I have heard of many people citing age as a deterrent in learning a new language. This is not the case and this slide show has the research and brain science to show it. Age is a factor to be considered, however. This presentation is on my wiki for its clarification of what factors are to be considered when teaching a new language to different age groups. There is little in this presentation that could be applied to the acquisition of any first language but for any educator teaching material in a language that is not the first language of his or her students, there is a lot of useful knowledge here to be applied. 3 out of 5 stars. A fourth or fifth star may have been earned with a presentation that was more accessible to those who are not linguistics nerds.


This an npr piece on baby-talk. It belongs on this wiki because it deals with the kind of language acquisition we all had to deal with at one point or another: the learning of our first language. For that, it gets 5 out of 5 stars. I also like how applicable this is to anyone who is or who will become a parent.


This piece is mostly on theory and hypotheses. While it is very informative and while each theory and hypothesis mentioned is worth studying, the is very dry and difficult to follow. Also, a lot of the points made could stand to be explained further than they were. 2 out of 5 stars for not being very much fun.


This next slide show may be a bit inaccessible for a lot of people but the information there is phenomenal. It goes over the importance of 1st language acquisition with respect to learning a second language. The development of conceptual ideas and abilities in the 1st language will transfer to the 2nd language making it easier to proceed further into more advanced levels of the second language. Essentially, it's important to continue developping the 1st language along with any other language being learned. This presentation also cites examples of research that indicated higher performance from those who followed their culture of origin (including language) as opposed to assimilating. For Spanish speakers, I give this 5 out of 5 stars. Everyone else, this is the U.S. Learn Spanish.

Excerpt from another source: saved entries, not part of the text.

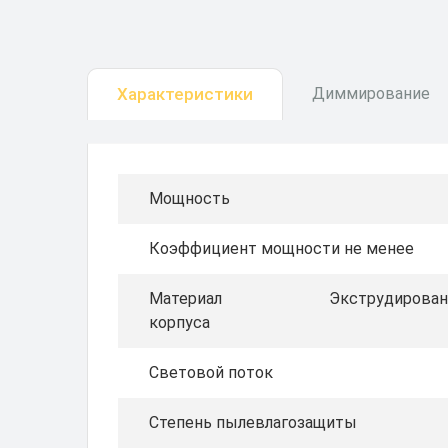
Характеристики
Диммирование
Мощность
Коэффициент мощности не менее
Материал
Экструдирован
корпуса
Световой поток
Степень пылевлагозащиты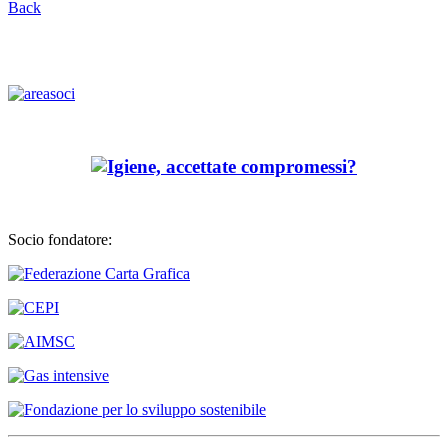
Back
Socio fondatore: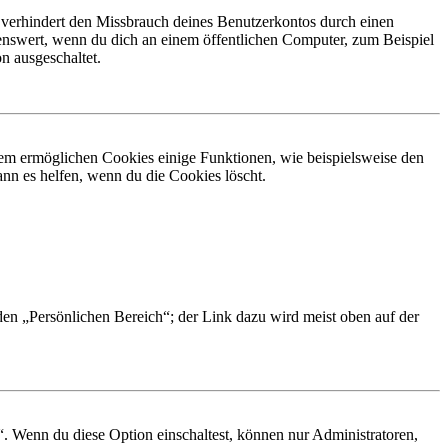
 verhindert den Missbrauch deines Benutzerkontos durch einen
nswert, wenn du dich an einem öffentlichen Computer, zum Beispiel
n ausgeschaltet.
dem ermöglichen Cookies einige Funktionen, wie beispielsweise den
nn es helfen, wenn du die Cookies löscht.
 den „Persönlichen Bereich“; der Link dazu wird meist oben auf der
“. Wenn du diese Option einschaltest, können nur Administratoren,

This is an extremely simplified time-line of major bullet-points in the study of language over time. It's good for getting an idea of about where we are and where we were but there is a lot of information missing. It's still good for getting your bearings. 3 out of 5 stars.

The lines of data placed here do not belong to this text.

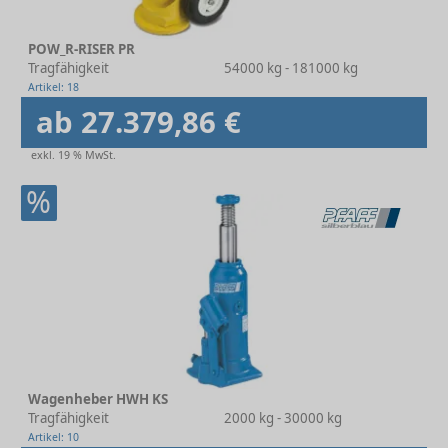
POW_R-RISER PR
Tragfähigkeit
54000 kg - 181000 kg
Artikel: 18
ab 27.379,86 €
exkl. 19 % MwSt.
%
Wagenheber HWH KS
Tragfähigkeit
2000 kg - 30000 kg
Artikel: 10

Noam Chomsky says that all humans are wired for language in a similar way. Most languages deal with a sentence structure with subjects, objects, and verbs within similar tenses. the order in which they are arranged may be different but all the parts are pretty much there. The Sapir-Whorf hypothesis says otherwise. This link gets 5 out of 5 stars for going over the theory that throws the gauntlet at the feet of Mr. Chomsky and for introducing the concept of linguistic relativism (an idea that makes my li'l heart go pitter-patter). The relation to language acquisition may be fairly vague, but imagine if either theory were provable and what that would mean for language learning education!! I posted this video in the hopes that it would make you think about how the language you use might affect your perception of the world around you.